The universal truths that form the heart of both these shows are simple – every job requires sacrifice, every relationship requires negotiation and, most importantly, every hour of US television is actually only forty two minutes long, so you had better speak really fast if you want to get all those plot twists explained before the credits role.
Swap out ‘24’s relentless ticking clock for ‘Scandal’s relentlessly ticking biological clock, Jack’s killer instinct for Olivia’s killer heels or replace the ever present threat of W.M.D. with the ever present threat of V.P.L. & you pretty much have the same show.  
Perhaps the most interesting thing about ‘Scandal’ is something that sets it apart from virtually every other US network show - truly ‘colour blind’ casting.
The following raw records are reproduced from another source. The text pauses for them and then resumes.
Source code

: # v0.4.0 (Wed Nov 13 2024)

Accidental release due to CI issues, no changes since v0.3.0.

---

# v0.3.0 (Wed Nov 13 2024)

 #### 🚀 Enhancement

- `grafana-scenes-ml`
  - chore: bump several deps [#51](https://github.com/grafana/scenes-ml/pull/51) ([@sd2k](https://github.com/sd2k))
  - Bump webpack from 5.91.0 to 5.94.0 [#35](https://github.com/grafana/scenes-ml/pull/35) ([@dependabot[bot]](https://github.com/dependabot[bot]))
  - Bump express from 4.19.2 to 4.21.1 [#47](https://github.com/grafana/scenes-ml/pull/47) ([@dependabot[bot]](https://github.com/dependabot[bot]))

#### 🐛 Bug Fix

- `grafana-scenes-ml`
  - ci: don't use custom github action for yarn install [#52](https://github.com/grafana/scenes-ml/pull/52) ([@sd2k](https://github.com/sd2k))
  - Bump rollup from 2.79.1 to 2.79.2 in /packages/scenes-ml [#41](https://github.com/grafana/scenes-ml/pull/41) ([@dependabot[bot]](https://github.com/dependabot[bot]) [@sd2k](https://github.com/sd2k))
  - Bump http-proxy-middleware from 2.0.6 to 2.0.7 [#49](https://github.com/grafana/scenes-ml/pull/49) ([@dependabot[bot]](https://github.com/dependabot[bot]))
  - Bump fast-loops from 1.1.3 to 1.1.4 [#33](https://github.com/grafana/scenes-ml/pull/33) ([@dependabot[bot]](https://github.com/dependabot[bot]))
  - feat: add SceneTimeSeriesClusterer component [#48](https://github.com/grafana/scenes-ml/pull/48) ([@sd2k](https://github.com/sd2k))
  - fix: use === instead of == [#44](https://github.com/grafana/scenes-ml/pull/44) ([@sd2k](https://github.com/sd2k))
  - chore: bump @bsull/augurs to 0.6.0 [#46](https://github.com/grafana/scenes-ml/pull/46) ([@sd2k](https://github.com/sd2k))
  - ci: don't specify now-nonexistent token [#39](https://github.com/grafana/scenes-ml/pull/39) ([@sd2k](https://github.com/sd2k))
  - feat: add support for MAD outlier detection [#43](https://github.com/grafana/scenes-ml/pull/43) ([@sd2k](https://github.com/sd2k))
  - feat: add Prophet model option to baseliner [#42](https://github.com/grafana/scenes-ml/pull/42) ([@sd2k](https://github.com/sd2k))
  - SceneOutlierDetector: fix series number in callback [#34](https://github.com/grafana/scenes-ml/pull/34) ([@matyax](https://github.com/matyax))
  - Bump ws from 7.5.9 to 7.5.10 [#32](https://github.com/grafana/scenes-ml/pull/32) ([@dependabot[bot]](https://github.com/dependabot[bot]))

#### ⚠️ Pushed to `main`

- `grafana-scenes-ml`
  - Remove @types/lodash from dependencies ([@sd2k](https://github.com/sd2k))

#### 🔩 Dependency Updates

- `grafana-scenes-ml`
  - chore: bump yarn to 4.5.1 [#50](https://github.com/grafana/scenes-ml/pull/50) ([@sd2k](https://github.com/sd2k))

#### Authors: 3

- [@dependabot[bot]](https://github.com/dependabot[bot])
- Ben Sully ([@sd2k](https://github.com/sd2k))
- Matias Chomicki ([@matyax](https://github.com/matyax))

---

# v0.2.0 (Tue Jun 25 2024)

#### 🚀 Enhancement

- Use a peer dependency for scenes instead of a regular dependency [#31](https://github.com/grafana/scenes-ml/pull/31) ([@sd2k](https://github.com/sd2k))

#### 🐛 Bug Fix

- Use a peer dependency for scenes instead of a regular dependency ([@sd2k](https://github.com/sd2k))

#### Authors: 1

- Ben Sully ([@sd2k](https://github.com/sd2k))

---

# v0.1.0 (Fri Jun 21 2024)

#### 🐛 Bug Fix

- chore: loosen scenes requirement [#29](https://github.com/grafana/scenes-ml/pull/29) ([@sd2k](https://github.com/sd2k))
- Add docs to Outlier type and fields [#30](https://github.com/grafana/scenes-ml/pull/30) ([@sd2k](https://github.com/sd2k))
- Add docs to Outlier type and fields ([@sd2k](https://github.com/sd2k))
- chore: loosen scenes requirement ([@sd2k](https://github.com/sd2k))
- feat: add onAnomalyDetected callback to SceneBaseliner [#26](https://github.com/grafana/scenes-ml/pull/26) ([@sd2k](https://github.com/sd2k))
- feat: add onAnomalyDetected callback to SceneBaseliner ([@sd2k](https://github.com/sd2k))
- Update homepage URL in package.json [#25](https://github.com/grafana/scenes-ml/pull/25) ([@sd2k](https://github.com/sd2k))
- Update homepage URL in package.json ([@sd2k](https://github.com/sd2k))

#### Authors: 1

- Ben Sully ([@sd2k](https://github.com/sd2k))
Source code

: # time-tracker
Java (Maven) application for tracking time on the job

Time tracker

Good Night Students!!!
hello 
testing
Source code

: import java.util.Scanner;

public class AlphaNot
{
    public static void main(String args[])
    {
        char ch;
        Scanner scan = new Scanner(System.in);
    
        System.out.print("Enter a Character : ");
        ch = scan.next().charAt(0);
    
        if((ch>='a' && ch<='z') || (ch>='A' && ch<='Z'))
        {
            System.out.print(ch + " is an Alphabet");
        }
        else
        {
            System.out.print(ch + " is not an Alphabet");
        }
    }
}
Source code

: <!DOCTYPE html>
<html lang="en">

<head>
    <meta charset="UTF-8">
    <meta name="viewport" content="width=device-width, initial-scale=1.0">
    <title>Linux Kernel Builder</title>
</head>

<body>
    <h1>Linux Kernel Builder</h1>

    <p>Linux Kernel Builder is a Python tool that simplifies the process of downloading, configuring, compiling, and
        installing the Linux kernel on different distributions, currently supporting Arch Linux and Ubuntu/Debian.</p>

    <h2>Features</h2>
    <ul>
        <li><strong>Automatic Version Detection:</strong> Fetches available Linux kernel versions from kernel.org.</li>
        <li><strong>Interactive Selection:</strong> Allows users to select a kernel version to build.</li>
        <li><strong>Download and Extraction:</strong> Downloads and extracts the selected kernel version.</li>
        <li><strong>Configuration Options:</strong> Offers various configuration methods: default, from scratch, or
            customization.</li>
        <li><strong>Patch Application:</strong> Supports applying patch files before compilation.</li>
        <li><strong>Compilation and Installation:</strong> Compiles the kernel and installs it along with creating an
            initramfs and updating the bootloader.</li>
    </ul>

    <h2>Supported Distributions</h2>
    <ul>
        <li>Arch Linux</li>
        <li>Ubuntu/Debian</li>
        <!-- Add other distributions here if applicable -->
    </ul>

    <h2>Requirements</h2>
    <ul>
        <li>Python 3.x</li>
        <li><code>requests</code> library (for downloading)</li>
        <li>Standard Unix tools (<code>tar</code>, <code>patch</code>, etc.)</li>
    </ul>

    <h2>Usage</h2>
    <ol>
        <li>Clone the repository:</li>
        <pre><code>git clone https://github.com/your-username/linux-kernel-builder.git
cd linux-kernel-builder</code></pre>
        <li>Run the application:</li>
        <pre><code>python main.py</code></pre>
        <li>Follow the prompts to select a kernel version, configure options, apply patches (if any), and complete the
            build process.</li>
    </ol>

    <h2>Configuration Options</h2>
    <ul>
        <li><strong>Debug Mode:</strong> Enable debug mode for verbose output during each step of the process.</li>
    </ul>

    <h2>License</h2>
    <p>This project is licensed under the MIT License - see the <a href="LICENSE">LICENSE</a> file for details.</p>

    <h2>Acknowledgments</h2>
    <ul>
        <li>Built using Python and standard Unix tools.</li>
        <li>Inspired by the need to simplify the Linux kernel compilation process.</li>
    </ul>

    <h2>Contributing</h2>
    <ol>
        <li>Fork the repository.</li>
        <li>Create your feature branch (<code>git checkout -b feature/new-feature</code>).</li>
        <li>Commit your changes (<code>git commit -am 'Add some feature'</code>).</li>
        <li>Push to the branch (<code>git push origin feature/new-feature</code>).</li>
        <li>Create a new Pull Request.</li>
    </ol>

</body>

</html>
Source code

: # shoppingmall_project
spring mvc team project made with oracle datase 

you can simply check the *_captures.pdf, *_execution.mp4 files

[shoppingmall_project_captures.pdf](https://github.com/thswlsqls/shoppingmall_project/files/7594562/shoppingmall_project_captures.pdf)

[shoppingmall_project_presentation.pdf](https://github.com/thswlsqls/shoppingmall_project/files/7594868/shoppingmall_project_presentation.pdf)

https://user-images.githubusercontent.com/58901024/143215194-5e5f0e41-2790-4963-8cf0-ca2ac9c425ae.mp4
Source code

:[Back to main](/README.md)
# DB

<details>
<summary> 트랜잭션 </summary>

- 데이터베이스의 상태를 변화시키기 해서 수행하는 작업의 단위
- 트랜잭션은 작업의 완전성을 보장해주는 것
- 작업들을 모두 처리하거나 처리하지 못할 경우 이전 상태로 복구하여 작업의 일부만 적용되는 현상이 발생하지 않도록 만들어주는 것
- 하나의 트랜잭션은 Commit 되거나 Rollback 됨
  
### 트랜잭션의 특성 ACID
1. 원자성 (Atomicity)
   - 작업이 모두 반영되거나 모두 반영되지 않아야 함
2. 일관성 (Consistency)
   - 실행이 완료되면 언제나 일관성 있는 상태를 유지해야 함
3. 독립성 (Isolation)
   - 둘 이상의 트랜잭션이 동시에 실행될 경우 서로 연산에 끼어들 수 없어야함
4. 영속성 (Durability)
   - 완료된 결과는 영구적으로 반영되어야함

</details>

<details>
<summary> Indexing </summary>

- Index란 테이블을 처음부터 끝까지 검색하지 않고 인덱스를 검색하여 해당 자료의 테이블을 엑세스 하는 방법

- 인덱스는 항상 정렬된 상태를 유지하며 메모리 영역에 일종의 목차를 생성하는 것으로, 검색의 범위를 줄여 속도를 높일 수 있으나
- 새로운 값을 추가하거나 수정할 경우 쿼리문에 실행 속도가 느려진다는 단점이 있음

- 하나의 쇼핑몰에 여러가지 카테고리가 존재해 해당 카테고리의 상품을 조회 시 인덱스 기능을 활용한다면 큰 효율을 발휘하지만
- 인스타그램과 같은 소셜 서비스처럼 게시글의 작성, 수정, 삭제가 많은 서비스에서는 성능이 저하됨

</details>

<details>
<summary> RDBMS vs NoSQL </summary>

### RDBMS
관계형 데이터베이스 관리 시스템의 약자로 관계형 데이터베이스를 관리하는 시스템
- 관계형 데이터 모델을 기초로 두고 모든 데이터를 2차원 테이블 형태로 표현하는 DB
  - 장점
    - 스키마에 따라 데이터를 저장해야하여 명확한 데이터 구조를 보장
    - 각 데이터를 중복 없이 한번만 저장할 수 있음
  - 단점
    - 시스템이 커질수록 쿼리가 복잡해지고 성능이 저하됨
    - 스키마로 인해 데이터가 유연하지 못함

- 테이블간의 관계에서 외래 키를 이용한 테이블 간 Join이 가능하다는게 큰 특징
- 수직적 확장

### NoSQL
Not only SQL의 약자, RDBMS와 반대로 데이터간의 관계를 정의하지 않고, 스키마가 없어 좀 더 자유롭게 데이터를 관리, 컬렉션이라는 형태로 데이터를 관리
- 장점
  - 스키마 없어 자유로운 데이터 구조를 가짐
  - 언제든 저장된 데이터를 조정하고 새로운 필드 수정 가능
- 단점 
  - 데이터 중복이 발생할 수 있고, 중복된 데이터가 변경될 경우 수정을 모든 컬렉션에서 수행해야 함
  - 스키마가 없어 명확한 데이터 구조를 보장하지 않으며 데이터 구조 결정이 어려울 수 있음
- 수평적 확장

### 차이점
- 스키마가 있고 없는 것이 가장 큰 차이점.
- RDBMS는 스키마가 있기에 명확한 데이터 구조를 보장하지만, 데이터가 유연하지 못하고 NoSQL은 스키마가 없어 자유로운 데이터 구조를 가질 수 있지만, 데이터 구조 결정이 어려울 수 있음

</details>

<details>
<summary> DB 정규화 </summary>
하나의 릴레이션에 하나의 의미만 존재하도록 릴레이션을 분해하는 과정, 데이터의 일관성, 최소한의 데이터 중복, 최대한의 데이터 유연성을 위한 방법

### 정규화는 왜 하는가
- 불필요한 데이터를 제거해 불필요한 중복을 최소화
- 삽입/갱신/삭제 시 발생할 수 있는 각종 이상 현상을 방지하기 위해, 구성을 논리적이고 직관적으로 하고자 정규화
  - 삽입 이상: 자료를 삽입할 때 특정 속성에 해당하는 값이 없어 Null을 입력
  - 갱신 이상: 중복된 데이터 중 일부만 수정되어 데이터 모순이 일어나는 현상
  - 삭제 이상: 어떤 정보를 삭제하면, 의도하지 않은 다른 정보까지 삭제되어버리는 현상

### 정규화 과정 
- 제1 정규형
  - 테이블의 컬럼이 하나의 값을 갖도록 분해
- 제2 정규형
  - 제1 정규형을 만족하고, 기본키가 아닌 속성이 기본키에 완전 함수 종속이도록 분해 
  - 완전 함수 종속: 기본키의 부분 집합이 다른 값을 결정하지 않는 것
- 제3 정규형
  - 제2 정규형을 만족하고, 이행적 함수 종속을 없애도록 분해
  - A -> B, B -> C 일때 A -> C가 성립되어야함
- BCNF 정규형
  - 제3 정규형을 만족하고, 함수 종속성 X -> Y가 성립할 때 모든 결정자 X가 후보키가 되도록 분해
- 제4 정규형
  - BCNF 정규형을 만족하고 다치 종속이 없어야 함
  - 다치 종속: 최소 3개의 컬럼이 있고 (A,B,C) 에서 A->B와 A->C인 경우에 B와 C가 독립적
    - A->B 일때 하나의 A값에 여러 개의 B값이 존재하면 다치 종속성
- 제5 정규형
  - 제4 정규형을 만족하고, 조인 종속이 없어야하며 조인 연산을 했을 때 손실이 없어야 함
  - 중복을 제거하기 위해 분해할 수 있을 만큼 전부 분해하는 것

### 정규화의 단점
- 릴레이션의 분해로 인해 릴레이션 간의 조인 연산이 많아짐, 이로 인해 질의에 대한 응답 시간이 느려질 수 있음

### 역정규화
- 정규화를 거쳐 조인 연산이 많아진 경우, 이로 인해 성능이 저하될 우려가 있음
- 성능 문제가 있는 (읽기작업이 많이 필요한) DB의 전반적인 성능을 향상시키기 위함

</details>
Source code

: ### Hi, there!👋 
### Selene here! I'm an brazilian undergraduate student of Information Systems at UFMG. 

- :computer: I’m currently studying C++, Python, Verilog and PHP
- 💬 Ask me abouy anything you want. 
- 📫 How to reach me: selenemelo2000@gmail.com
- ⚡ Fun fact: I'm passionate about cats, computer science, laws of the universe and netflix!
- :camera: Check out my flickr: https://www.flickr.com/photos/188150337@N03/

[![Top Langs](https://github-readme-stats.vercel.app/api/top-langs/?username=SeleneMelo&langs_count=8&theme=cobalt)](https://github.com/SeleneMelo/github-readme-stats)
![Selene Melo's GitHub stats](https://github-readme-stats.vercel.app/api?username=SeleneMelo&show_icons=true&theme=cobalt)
The main character is a complex, successful and financially independent, black woman, the small regular cast is rounded out with another black actor, an openly gay Cuban actor playing straight, a gay character who lives with his much younger lover &, perhaps most shocking of all, one of the lead actresses is ginger. Outside the science fiction and fantasy genres, shows such as ‘True Blood’ and ‘The Walking Dead, and away from cable channels such as HBO & Showtime, this diversity and avoidance of racial and sexual stereo-typing is pretty ground-breaking stuff, but the truly unique thing is that these facts are all completely irrelevant to the character’s actions or motivations and have no direct bearing on the plot, or character’s development within, the show.  
On the surface, ‘Scandal’ may seem like yet another bit of glossy fluff, but scratch the surface and there’s something far more interesting and revolutionary going on, both on and off the screen.